Lusi tersenyum. Sadar dari apa? Inilah kenyataannya.

"Gue baik-baik aja." Lusi melepas tangan Bizar yang ada di pipinya. Hal itu membuat mata Bizar berkaca. Dia tak menyangka akan melihat Lauren dalam kondisi seperti ini.

"Baik-baik dari apa?" Bizar menggenggam kedua bahu Lusi sampai menghadapnya. "Lo nggak baik-baik aja!"

"Lo lupa perkataan lo sendiri, Ren? Lo bilang, nggak pa-pa bilang nggak baik-baik aja! Lo bilang, nggak pa-pa nangis! Lo bilang, nggak pa-pa buat mengandalkan orang lain dan sesekali nunjukin kerapuhan diri sendiri! Manfaatin gue, tunangan lo, nggak pa-pa. Jangan berada di dalam kegelapan ini sendirian!" Setelah mengatakan itu, Bizar membawa Lusi ke dalam dekapannya.

Entah mengapa, mendengar itu membuat sedikit rasa lelah dan beban di hatinya menguap. Dalam dekapan Bizar, Lusi merasa tak sendiri dan masih punya harapan. Lantas dirinya meremas pakaian Bizar dan kembali terisak. Kali ini Lusi mengeluarkan semua sisa tangisnya, berharap ini akan menjadi tangis yang terakhir.

***

"Gue nggak akan maafin lo!" Zodi berteriak dengan amarah yang berapi. Dia berlari ke arah Lusi dengan pisau di tangannya. Sebelum hal yang tak diinginkan terjadi, Natasya berhasil mencegahnya dengan memeluk tubuh Lusi.

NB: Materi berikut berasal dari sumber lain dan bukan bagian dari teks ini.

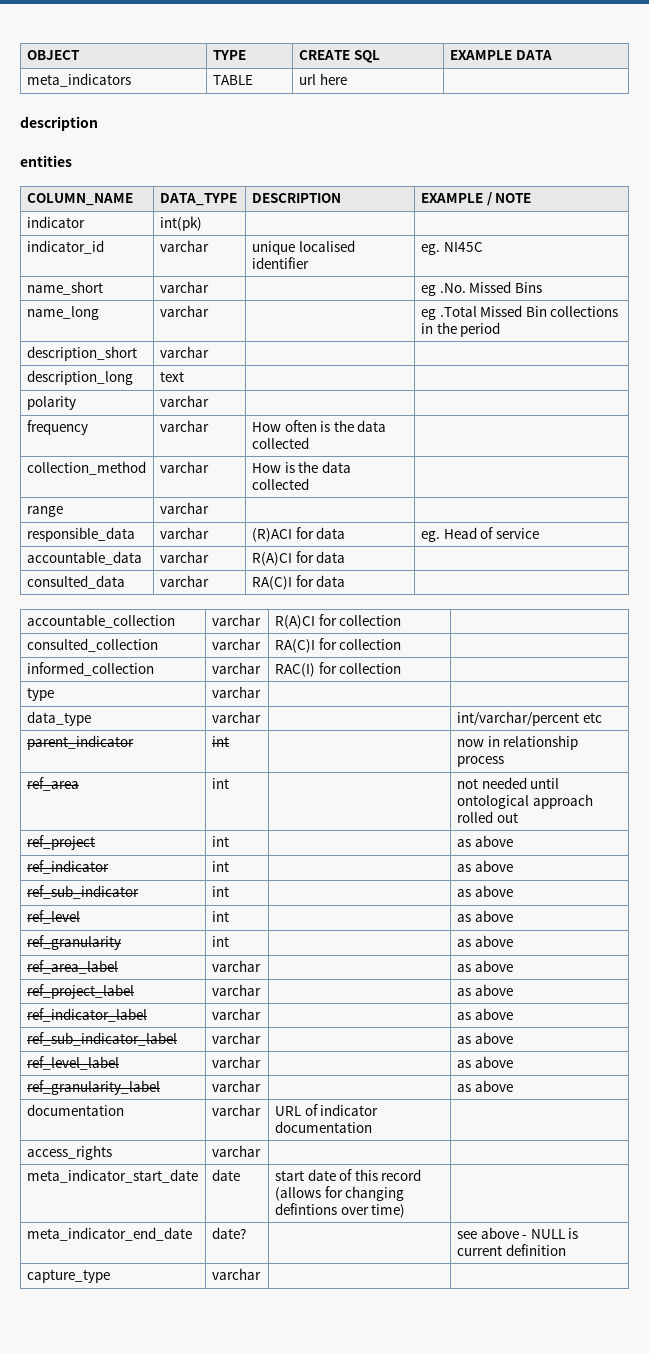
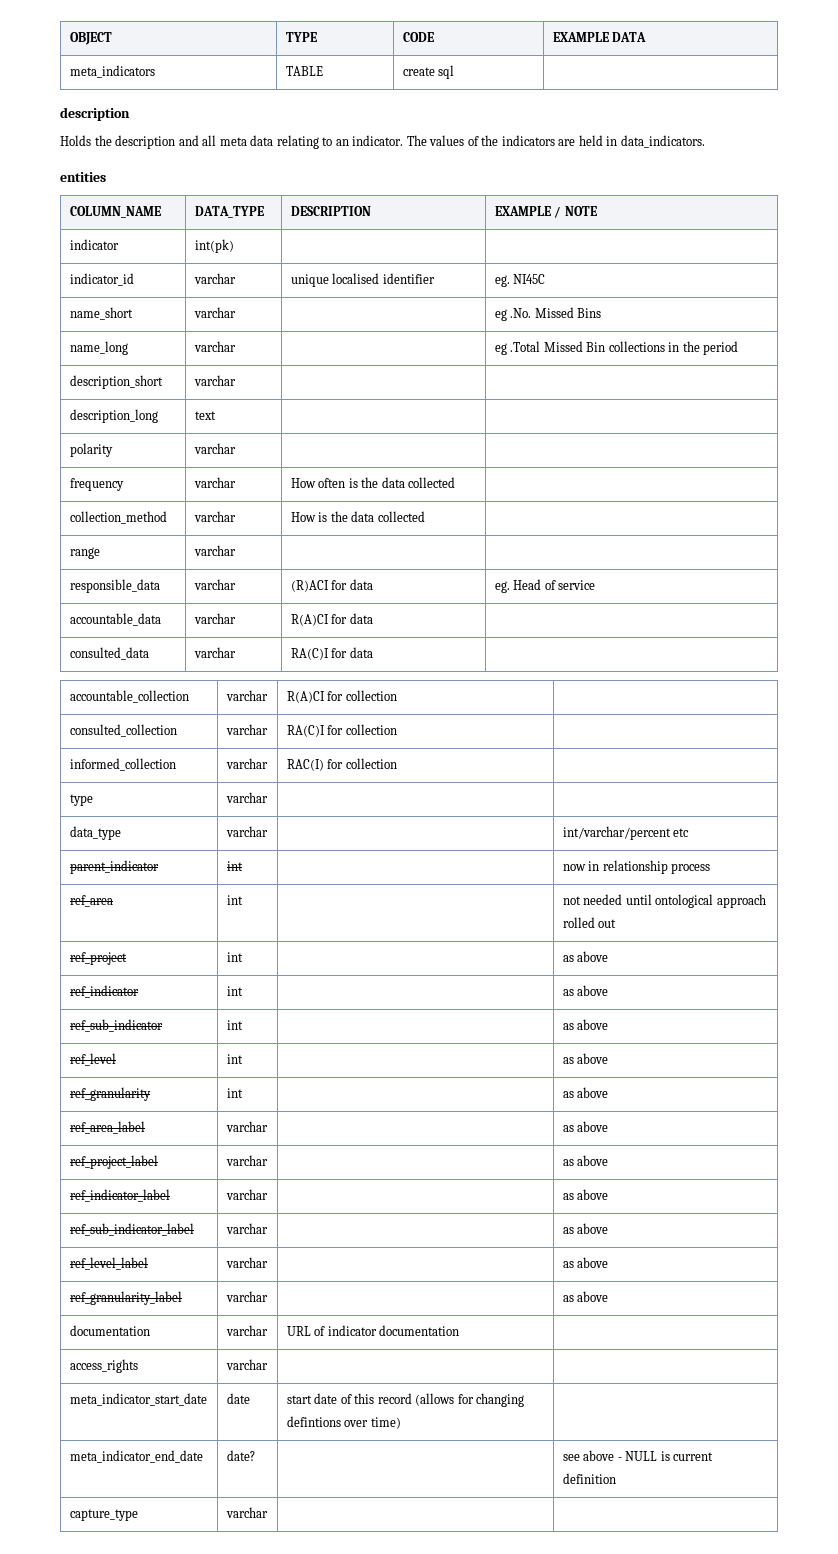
[298,50,380,63] CREATE SQL -> [402,32,434,42] CODE
[298,73,347,85] [20,116,98,131] url here | // description -> [402,65,455,79] [60,107,130,121] [60,135,705,149] create sql | // description // Holds the description and all meta data relating to an indicator. The values of the indicators are held in data_indicators.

Lusi sangat terkejut. Dia lihat Natasya yang menatap ke arah perutnya karena pisau yang Zodi tusukkan menembus sampai bagian perutnya.

"NATASYA!" teriak Lusi kala gadis itu tersenyum sambil memegang perutnya lalu tumbang perlahan sampai ke tanah.

Ternyata Lusi salah. Kematian ayahnya bukanlah tangis terakhir. Malahan merupakan permulaan dari tangis-tangis lain yang menanti di sepanjang takdirnya.